─── DOCUMENT SECTION
Hours have passed. It’s early Sunday morning. I keep trying to make the technology work—I’ve got to figure out how to save and upload this kid’s video! I am beat and completely lost at the moment, but I keep going anyway. I don’t want to let this student (T.G.) down. He’s done so much to bring me up with this project--through the power of his message and through the strength of his effort to try to read what he dictated to me several days ago.

“What This Election Means to Me.” Copy here. Paste there. “Believe in Yourself.” Upload. Submit. As I work with formatting the web pages, uploading the video and attaching his power point text, the significance of his accomplishment begins to take shape. It is difficult to explain, even with the video clip as illustration. How do I convey the complexity of feeling, of thought, of meaning-making that T. G. and I wrestled with as he talked and I typed? How do I begin to convey the weight of the effort that it took for him to read a printed copy of his own words while I videotaped him live? As I worked, I recommitted myself to this child, and focused on properly framing his passion, his intelligence and his struggle.

As is common with students who have Learning Disabilities (LD), T.G.’s oral vocabulary and understanding far out-pace what he is comfortably able to read from the page. Despite his learning difficulties, which include dyslexia, T.G. embraced the first part of this project and orally delivered his analysis of President Obama’s ability to lead us through these trying times. T.G.’s dictated speech included multi-syllabic words and complex concepts relating to the economy, his own political analysis of the election and his perception of Obama’s solution to the war in Iraq. I was nervous that he would have great difficulty reading his own words, get frustrated and give up before completing the video. But when I asked him if he wanted to practice reading what he wrote before filming, T.G. simply stated: “No, I don’t have to practice. It’s OK if I make a mistake.”

I still pause for breath when I think of the courage it took for him to say that, to act upon that statement, to believe in that idea, and to put himself out there in this way.

For so many years, this student has had major problems at school and in life: communication and behavior issues with others, psychological and emotional turmoil, horrendous difficulty with reading and writing. When TG came to us at Trailblazers Academy to begin 6th grade, he was reading at a Kindergarten level. In one year, he moved up to a Grade 2 level, which meant that he had progressed three reading levels. Last week he took the QRI Reading Assessment again and scored at Grade Level 4! He is still far from reading at grade level--yet, taking the message of his chosen candidate to heart, he is now starting to believe in his own ability to face fear and doubt, to step up, and as you see here, to make and deliver something of importance that inspires others.
──────
─── ENTRIES SUPPLIED
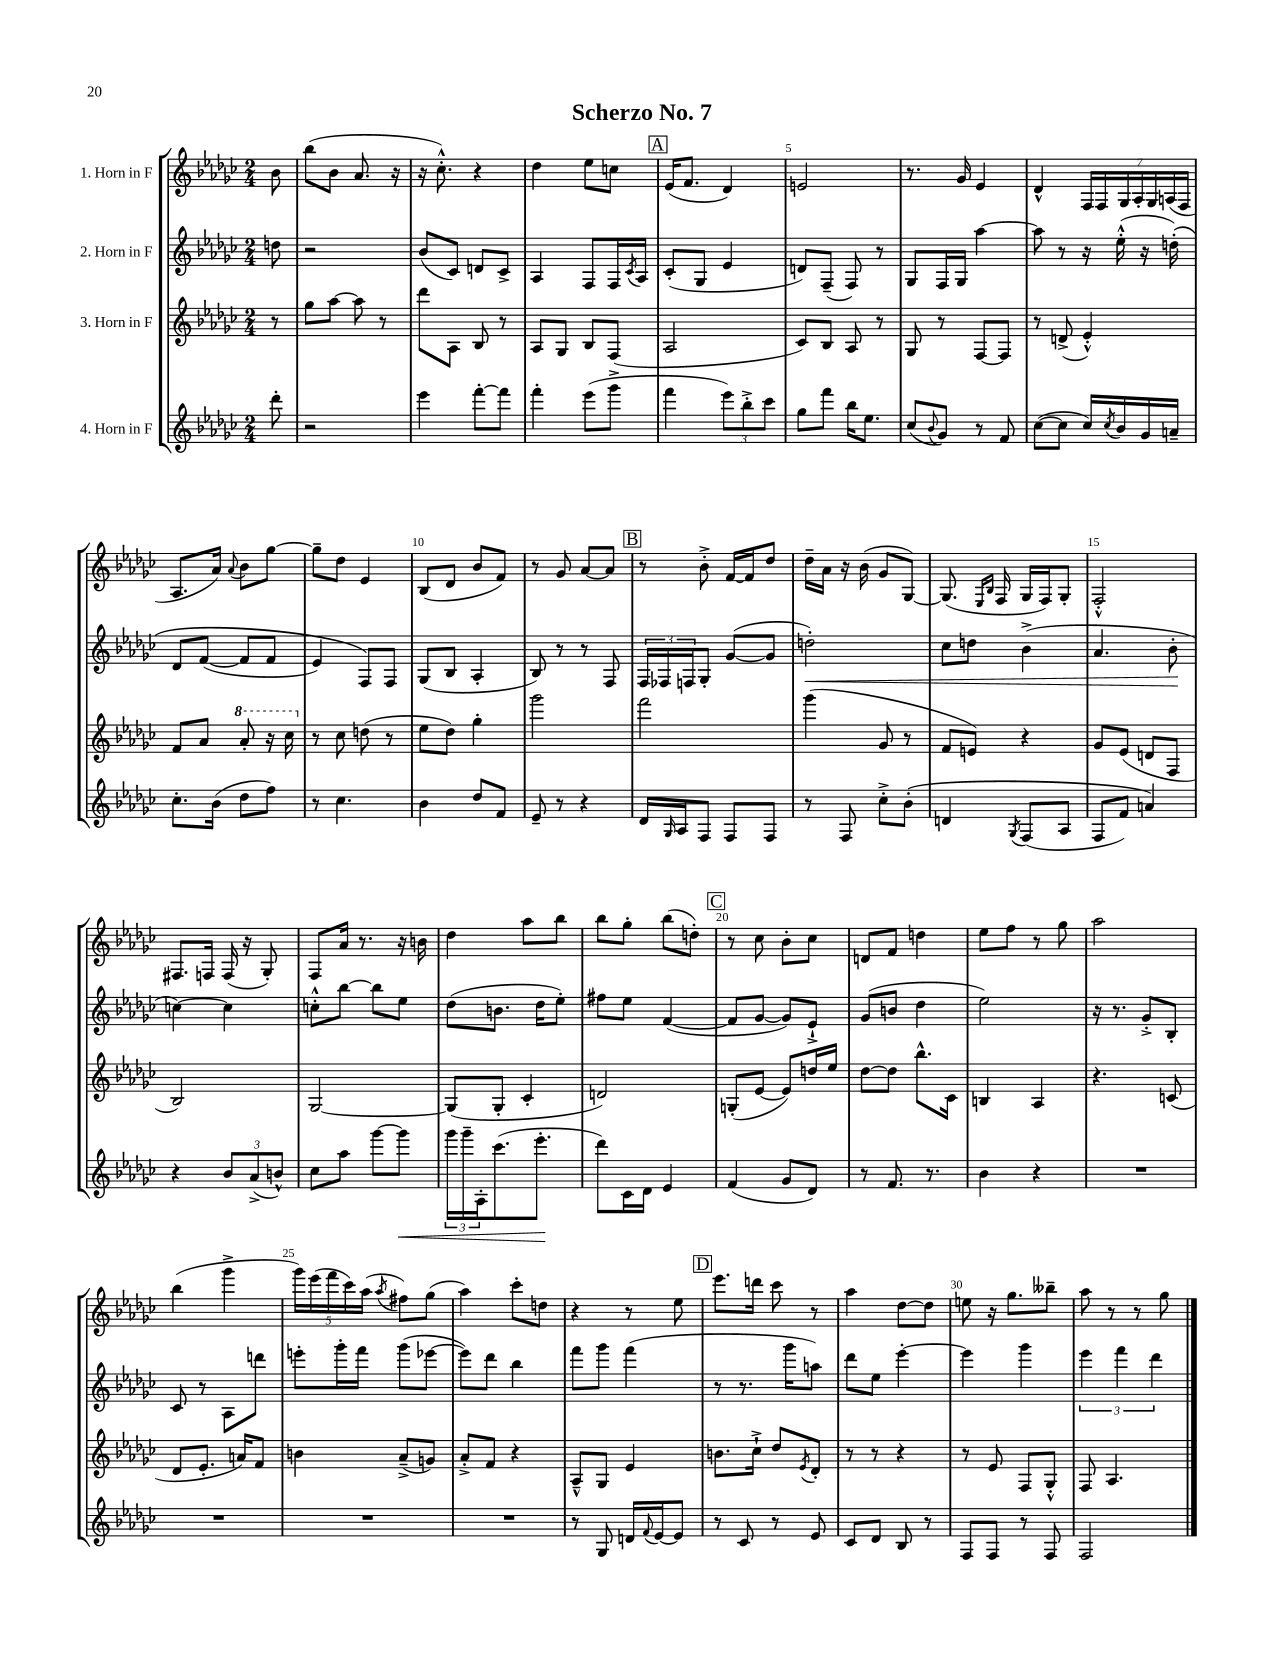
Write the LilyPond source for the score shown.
──────
─── ENTRIES SUPPLIED
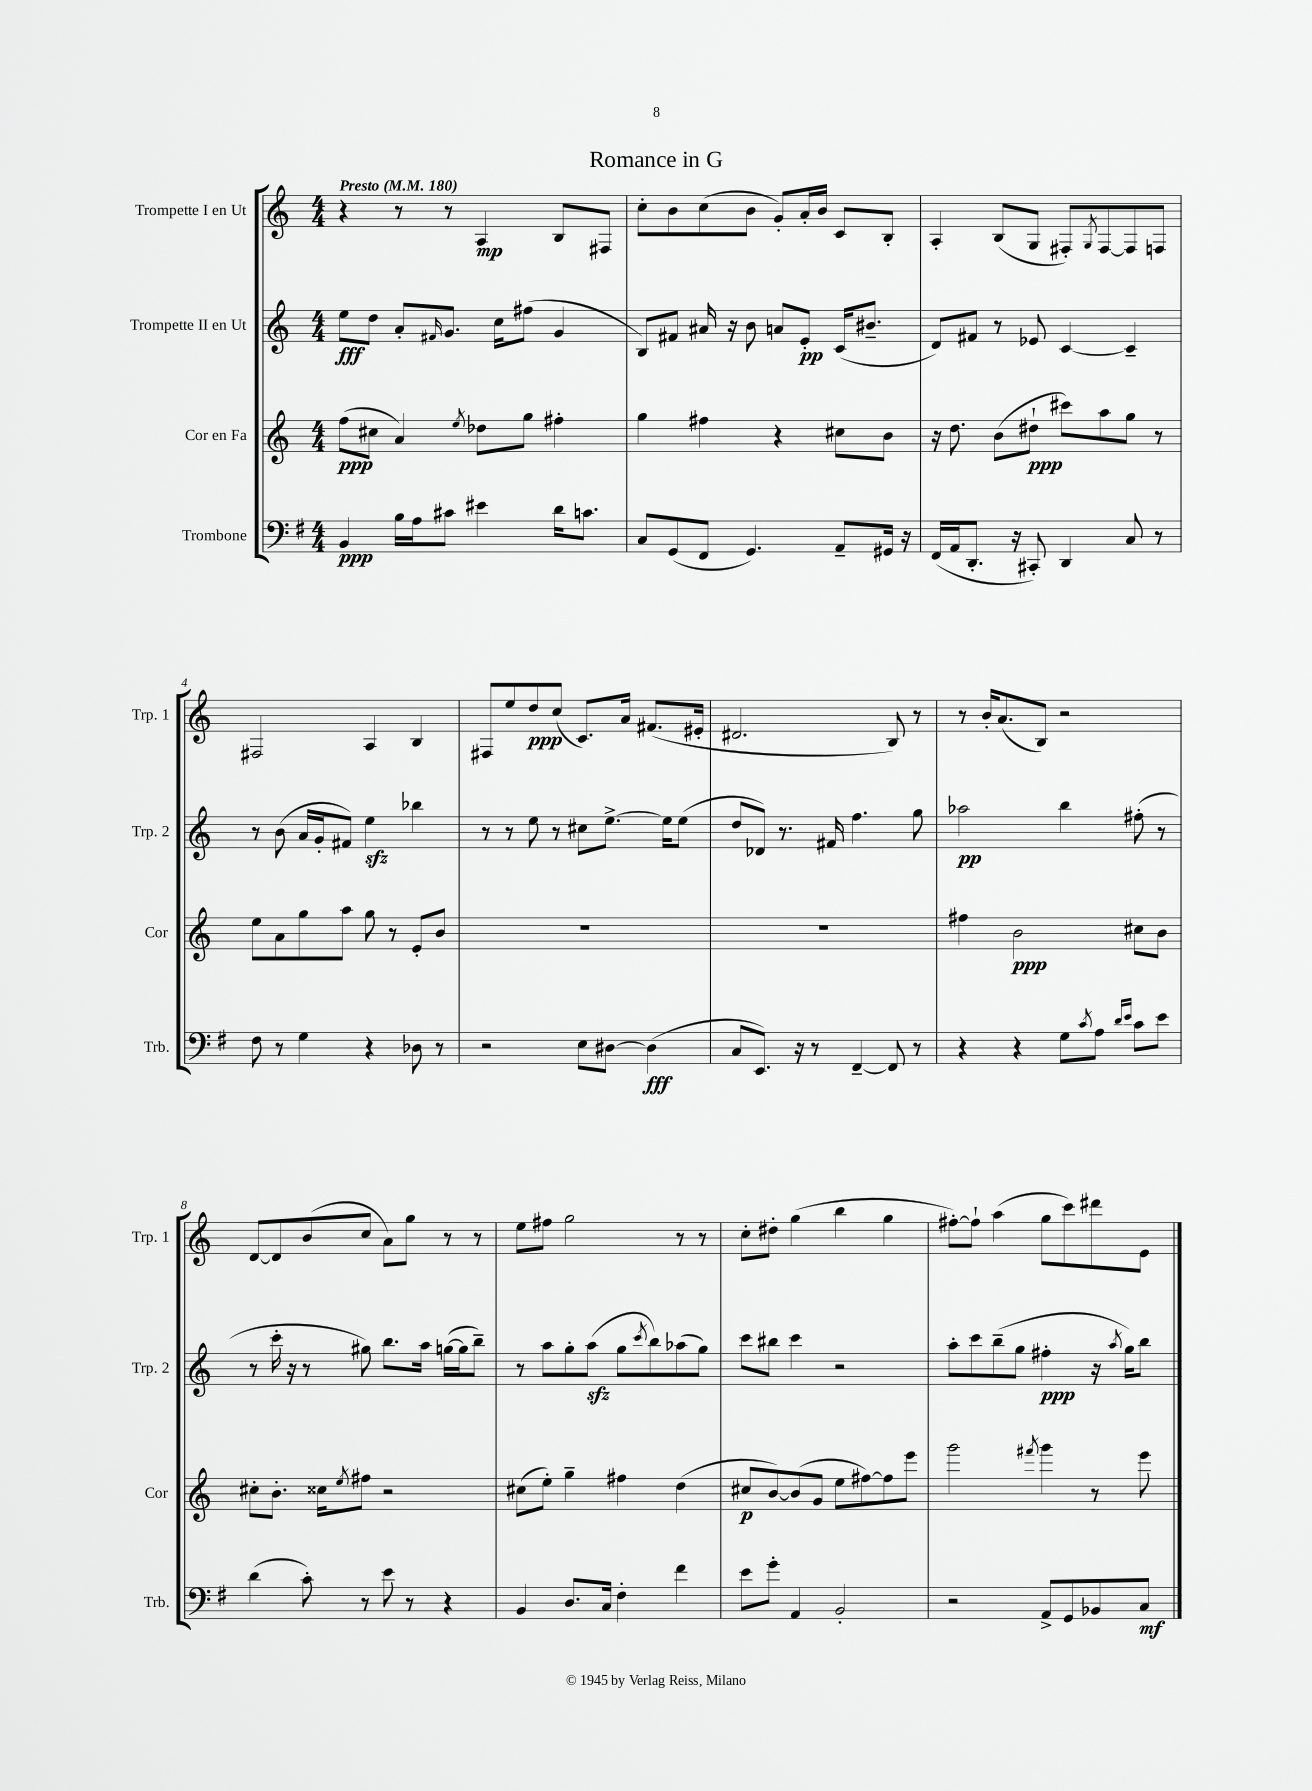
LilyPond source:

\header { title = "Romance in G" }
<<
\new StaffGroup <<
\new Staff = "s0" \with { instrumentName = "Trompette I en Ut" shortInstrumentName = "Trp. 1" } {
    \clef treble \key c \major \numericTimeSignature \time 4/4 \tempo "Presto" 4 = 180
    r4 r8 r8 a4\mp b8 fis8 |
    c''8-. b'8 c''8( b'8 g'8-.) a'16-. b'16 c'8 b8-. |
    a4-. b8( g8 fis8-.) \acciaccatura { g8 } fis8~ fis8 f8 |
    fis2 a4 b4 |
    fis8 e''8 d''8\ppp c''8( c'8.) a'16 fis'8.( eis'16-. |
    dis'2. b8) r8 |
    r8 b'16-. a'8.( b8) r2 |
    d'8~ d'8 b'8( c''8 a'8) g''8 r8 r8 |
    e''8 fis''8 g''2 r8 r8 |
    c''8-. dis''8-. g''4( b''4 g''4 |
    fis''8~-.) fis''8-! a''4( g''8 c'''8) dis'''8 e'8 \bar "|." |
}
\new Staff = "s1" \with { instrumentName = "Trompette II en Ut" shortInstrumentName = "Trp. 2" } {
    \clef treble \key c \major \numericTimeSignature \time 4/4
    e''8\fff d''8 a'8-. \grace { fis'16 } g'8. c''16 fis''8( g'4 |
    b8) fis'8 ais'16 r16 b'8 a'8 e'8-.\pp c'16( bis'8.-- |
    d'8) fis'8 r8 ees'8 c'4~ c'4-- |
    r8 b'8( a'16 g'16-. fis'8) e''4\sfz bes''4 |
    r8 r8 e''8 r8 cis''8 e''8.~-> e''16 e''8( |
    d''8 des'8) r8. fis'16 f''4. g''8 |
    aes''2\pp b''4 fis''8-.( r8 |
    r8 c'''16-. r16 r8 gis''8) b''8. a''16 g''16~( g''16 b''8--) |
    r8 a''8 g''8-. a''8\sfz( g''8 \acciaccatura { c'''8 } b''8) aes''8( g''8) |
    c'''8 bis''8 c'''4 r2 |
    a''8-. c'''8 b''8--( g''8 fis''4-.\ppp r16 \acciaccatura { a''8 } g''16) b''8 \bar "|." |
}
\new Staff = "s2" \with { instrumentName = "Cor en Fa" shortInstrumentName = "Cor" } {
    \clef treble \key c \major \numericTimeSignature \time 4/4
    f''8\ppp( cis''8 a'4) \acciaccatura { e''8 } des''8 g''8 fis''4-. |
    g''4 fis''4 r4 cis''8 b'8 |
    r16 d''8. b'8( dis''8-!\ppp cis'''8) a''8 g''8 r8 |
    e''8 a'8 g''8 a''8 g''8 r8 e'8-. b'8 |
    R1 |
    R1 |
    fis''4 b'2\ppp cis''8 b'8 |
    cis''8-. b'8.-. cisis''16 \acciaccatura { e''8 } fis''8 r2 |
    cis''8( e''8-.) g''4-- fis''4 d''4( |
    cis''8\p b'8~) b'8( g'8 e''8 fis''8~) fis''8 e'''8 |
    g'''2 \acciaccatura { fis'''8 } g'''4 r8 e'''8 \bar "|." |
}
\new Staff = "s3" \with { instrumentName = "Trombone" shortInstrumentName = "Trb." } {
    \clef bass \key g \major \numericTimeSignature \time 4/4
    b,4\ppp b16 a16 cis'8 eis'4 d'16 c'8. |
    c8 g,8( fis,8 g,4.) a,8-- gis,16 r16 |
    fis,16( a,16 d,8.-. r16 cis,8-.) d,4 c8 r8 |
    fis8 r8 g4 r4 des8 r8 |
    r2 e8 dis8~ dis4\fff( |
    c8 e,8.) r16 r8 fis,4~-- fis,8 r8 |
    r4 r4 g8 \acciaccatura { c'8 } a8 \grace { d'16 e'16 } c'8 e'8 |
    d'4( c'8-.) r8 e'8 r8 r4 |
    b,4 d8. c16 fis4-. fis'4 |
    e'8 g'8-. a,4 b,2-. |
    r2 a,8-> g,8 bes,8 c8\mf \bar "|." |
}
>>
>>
──────
Please edit the teacher's account between "For so many" and "that inspires others.", inclusive, so that "horrendous" becomes "severe", and give that part again. You won't need the records for any of this.

For so many years, this student has had major problems at school and in life: communication and behavior issues with others, psychological and emotional turmoil, severe difficulty with reading and writing. When TG came to us at Trailblazers Academy to begin 6th grade, he was reading at a Kindergarten level. In one year, he moved up to a Grade 2 level, which meant that he had progressed three reading levels. Last week he took the QRI Reading Assessment again and scored at Grade Level 4! He is still far from reading at grade level--yet, taking the message of his chosen candidate to heart, he is now starting to believe in his own ability to face fear and doubt, to step up, and as you see here, to make and deliver something of importance that inspires others.